EXERCISE DATA section start

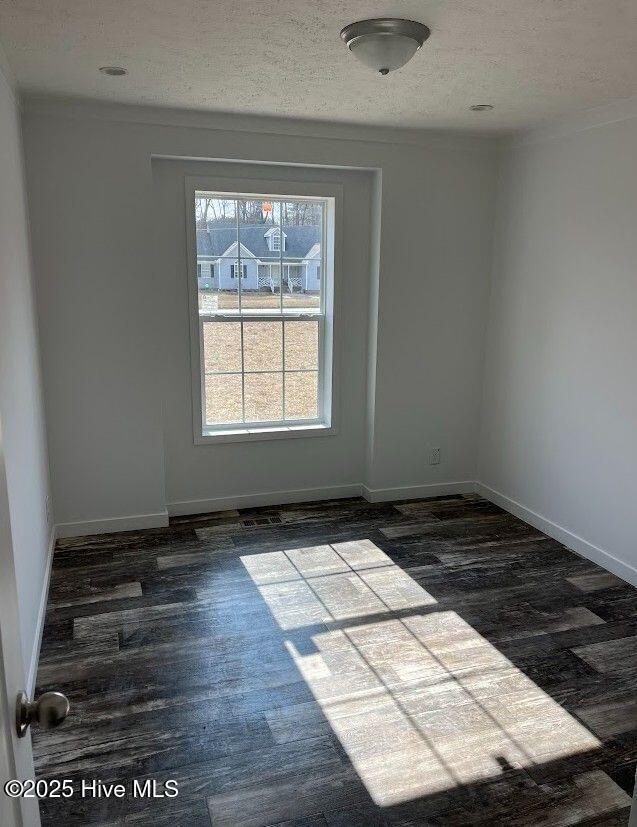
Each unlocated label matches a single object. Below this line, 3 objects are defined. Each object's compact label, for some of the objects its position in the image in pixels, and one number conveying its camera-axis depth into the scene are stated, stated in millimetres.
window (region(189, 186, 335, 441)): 4328
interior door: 986
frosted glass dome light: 2379
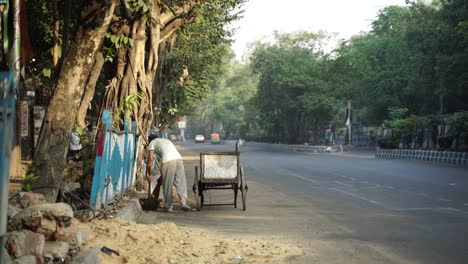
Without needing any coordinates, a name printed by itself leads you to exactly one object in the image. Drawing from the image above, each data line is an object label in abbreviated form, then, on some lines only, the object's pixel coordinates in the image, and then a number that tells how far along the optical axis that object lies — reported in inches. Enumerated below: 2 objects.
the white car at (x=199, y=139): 4098.2
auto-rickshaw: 3838.6
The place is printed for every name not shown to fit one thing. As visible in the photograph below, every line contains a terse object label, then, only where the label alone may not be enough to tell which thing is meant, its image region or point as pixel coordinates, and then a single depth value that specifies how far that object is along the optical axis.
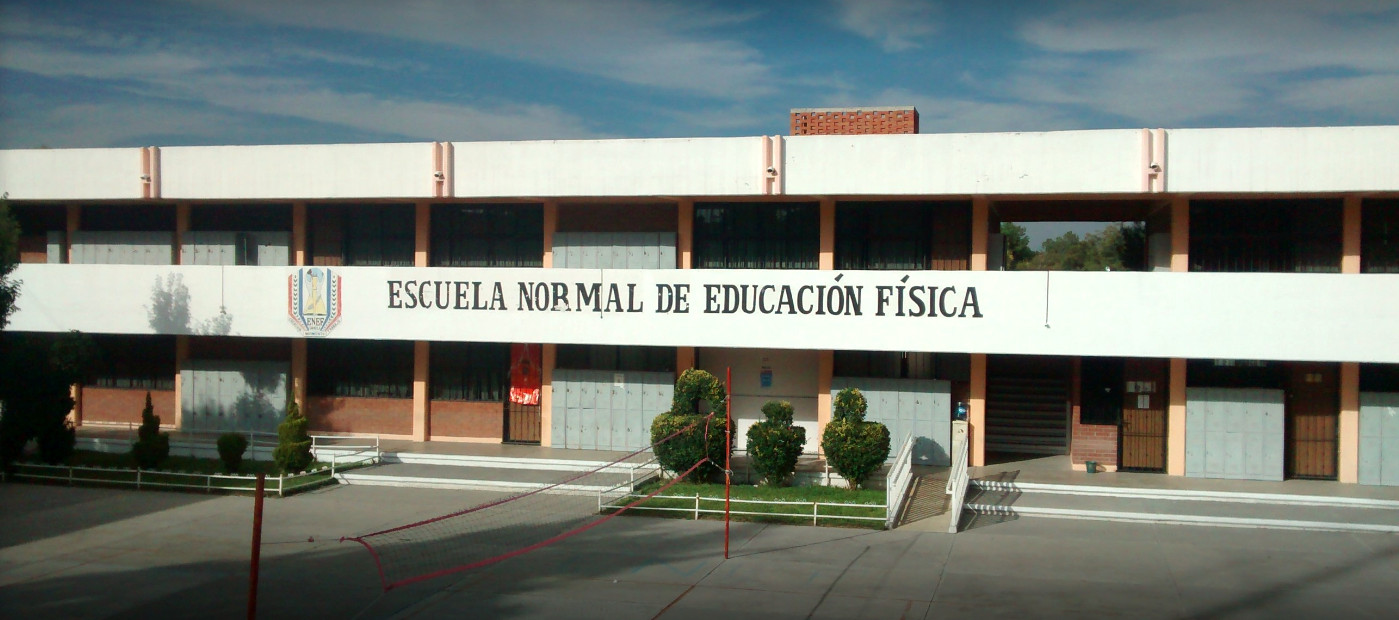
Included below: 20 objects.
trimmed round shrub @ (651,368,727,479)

EXERCISE DATA section end

Beginning at the first line of the listing, print each line exactly until and including the one that has "frosted glass dome light: 2379"; skip pictures.

• THE ANSWER:
Each unlocated label matches a single object. Below this line, 3 objects are defined. Each object's compact label, for some of the objects its position in the image in pixels, and one number conveying its camera-axis depth into the scene are stated, stated in millimetres.
window (region(189, 186, 335, 441)): 4328
interior door: 986
frosted glass dome light: 2379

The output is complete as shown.